Woodling: Jayhawks played with OU (for a half)

Pick your poison, Pete.

Southern Cal head coach Pete Carroll will face tonight the same skull-and-crossbones dilemma Big 12 Conference coaches faced all autumn.

Whom do you want to stop … tailback Adrian Peterson or quarterback Jason White?

Then again, perhaps Carroll, who also serves as USC’s defensive coordinator, thinks he has enough talent to neutralize Oklahoma’s vaunted 1-2 punch in the national football championship game.

Kansas University had plenty of defensive talent when the Jayhawks met the Sooners on Oct. 23 in Norman, Okla., but KU coach Mark Mangino didn’t have quite enough.

KU’s game plan was to load up against the run, shut Peterson down and let a rejuvenated secondary go one-on-one against OU’s less ballyhooed receivers. As it turned out, OU’s receivers were just as good as Peterson and White. They just didn’t have the pub because, well, there’s only so much ink to go around.
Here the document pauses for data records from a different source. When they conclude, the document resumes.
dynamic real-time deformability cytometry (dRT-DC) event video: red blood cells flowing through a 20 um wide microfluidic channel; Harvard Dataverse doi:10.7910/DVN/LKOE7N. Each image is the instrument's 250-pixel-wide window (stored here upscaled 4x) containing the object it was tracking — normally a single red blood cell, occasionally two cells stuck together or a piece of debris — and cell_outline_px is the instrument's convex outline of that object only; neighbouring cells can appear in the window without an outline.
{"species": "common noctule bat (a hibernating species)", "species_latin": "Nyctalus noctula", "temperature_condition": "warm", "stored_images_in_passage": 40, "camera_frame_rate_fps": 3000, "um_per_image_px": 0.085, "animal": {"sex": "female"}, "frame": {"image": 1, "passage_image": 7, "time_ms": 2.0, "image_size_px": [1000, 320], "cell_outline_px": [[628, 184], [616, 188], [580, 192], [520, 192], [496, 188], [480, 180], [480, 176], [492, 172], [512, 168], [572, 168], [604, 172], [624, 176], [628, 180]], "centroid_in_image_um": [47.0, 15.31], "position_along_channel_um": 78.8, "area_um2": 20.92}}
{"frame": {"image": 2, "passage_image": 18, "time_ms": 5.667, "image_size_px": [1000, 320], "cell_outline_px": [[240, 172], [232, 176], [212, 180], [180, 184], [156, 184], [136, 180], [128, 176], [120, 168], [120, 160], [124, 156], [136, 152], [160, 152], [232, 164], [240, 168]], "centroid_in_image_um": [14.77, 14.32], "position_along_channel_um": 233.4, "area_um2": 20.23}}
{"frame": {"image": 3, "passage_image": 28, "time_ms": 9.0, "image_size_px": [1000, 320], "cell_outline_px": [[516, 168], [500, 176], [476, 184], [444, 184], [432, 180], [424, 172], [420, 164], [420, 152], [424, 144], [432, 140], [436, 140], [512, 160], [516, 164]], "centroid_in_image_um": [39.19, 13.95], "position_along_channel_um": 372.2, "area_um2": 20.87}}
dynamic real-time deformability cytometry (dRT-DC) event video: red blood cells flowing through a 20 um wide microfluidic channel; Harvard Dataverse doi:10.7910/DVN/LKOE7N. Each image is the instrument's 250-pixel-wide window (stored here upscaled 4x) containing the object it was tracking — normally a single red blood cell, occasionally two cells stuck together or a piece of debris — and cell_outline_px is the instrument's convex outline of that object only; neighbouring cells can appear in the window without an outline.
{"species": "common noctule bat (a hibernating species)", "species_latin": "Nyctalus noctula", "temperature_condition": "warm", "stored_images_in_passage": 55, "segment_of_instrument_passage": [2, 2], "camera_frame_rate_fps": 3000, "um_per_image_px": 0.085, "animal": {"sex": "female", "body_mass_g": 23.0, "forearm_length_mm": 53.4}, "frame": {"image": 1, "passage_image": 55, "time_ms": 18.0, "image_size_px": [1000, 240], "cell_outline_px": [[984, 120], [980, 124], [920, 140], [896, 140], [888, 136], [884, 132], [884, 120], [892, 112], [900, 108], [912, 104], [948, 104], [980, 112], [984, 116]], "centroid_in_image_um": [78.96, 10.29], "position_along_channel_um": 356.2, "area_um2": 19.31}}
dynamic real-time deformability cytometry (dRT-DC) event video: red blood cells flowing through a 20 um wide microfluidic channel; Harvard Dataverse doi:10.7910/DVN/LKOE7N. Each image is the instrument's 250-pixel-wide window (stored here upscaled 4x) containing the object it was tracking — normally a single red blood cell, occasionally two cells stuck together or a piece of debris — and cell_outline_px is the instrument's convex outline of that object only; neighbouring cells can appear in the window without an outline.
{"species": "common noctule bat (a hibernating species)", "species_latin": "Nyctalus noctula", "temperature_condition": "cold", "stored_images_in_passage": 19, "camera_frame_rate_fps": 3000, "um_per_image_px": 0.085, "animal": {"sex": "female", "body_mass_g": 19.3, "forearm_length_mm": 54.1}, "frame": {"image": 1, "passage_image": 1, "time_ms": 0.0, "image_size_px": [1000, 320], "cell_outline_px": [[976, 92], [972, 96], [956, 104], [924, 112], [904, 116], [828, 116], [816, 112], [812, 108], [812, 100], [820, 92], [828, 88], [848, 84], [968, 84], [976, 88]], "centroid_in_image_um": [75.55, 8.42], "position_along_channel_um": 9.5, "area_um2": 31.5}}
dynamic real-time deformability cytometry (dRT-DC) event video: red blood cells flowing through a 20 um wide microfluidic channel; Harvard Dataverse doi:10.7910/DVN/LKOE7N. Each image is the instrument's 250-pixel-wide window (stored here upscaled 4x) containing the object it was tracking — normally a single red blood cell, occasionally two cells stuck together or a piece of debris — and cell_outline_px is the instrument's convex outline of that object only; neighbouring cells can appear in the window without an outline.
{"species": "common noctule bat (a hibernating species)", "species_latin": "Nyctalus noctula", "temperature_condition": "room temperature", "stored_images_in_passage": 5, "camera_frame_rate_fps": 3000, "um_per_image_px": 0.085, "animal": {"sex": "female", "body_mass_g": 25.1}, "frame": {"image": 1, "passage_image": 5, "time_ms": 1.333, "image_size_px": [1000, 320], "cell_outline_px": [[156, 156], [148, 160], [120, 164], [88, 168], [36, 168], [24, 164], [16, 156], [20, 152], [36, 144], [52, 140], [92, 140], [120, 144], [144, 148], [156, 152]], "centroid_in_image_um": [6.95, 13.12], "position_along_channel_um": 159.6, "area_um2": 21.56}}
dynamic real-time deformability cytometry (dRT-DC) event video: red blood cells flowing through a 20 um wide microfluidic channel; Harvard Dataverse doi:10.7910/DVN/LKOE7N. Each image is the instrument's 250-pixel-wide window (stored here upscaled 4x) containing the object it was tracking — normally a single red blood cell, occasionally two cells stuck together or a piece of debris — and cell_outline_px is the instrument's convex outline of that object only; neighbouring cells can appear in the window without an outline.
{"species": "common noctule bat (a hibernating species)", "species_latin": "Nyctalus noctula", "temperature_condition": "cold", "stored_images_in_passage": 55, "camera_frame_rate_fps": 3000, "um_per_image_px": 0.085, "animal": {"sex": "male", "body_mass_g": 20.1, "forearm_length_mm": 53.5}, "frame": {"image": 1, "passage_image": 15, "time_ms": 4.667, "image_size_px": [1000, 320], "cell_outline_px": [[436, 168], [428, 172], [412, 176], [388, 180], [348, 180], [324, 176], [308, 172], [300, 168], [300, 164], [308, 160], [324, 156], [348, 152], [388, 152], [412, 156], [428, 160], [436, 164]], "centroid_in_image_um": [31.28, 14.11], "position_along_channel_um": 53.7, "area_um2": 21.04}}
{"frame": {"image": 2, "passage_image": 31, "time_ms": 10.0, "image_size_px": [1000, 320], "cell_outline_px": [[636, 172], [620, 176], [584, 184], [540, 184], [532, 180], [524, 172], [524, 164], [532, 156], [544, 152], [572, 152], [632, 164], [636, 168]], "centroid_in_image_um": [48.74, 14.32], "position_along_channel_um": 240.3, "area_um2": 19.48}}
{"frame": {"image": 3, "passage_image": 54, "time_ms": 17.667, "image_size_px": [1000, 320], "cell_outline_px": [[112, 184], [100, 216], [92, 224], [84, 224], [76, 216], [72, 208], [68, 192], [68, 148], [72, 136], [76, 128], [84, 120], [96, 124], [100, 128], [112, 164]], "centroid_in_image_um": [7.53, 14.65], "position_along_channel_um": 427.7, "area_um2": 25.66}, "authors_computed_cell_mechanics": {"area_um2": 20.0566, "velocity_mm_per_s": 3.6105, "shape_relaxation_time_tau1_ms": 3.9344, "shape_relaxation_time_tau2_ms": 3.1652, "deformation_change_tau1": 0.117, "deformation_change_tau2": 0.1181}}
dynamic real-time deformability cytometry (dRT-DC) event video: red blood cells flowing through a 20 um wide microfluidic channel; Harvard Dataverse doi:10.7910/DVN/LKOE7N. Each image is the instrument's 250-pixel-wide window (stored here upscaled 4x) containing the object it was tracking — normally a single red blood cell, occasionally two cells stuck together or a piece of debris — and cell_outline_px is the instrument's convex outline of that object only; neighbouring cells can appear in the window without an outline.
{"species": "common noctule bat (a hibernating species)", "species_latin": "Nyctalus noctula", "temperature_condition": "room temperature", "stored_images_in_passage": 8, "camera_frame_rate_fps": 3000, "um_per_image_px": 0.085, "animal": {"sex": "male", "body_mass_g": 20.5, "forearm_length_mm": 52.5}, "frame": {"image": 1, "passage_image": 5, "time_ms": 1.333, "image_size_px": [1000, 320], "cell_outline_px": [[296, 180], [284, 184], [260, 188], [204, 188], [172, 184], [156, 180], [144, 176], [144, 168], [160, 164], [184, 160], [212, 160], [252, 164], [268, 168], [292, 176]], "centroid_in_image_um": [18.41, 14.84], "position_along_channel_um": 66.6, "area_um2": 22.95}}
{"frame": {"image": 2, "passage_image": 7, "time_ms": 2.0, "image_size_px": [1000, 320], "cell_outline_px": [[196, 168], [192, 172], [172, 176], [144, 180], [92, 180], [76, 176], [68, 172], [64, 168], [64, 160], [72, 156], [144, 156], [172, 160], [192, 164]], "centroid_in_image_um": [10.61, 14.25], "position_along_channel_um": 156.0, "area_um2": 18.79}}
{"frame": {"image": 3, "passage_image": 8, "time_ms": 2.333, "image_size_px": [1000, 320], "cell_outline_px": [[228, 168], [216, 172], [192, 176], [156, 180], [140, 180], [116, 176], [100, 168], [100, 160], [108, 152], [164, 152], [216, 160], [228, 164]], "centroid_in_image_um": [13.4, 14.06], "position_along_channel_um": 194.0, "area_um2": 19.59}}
Peterson did nothing early against the Jayhawks. In his first five carries, the touted freshman gained a grand total of five yards. In his next five carries, Peterson gained 16 yards.

Meanwhile, White was shredding the KU secondary. In the first half, White completed 21 of 32 passes for 265 yards and two touchdowns. Still, OU hadn’t made a statement. The Sooners’ lead at the break was a tenuous 14-10.

As you may recall, however, Oklahoma iced it in the third quarter when White threw a 69-yard TD bomb to Brandon Jones and linebacker Lance Mitchell returned a Jason Swanson fumble 28 yards for a score that boosted OU’s lead to 28-10.

The fourth quarter should have been moot. Coach Bob Stoops could have rested White and Peterson, but he didn’t. Stoops had to dance the BCS polka. Stoops had to win impressively over an unranked team or the Sooners might slide in the complicated BCS ratings system.

So in the last 15 minutes Peterson carried the ball 11 times — as many in the first three quarters combined — for 99 yards and one touchdown. And White threw his fourth TD pass, an eight-yard strike to Mark Bradley with just 35 seconds remaining.

Final score: Oklahoma 41, Kansas 10. It was by far the Jayhawks’ most lopsided defeat of the season. KU’s second-worst loss was 30-21 to Colorado.

Oklahoma had run up the score — normally a cardinal sin in the coaching profession — but Mangino vowed he didn’t care, and it wasn’t because he once worked for Stoops.

“I’d do the same thing,” Mangino said in his post-game media session. “In the quest to have one national champion, there’s going to be some casualties along the way. We’re not complaining. We’ve got to keep them out of the end zone. That’s our job.”

White wound up with 27 completions in 44 attempts for 389 yards and four TDs. Oh, and he didn’t throw an interception against the team that would wind up as the Big 12 leader in that category with 19. Overall, it was the 2003 Heisman Trophy winner’s best passing performance of the season.

Later, the sixth-year senior threw for 383 yards and three TDs against Nebraska, another Big 12 north team with a strong defense and a turgid offense, but KU and NU were his only 300-yards plus outings.

Peterson, by the way, finished that sunny late October afternoon with 22 carries for 122 yards. A final accounting showed he and White were involved in 66 plays that accounted for 511 yards and five TDs. The only other OU backfield performer who touched the ball was back-up tailback Kejuan Jones who carried seven times for 20 yards.

On paper, it was a day that did not produce many gold stars for KU’s defenders. Still, future first-team All-Big 12 picks Nick Reid and Charles Gordon led the Jayhawks with 11 and 9 tackles, respectively. And end David McMillan, a first-team all-league pick of the coaches, was credited with two sacks — a notable achievement considering OU’s gargantuan offensive line surrendered a mere seven sacks in the Sooners’ dozen games.

On offense, Kansas couldn’t come close to matching Peterson and White, although that might not have been a factor. The most prolific 1-2 punch the Sooners faced all season was Texas’ Vince Young and Cedric Benson, and OU blanked the Longhorns, 12-0.

Then again, USC boasts an even better two-man package in quarterback Matt Leinart and tailback Reggie Bush, so Stoops will face a pick-your-poison problem, too.

When push comes to shove, though, the winner will be the team that does the best job of shaking off the long layoff of the Orange Bowl’s interminable halftime show.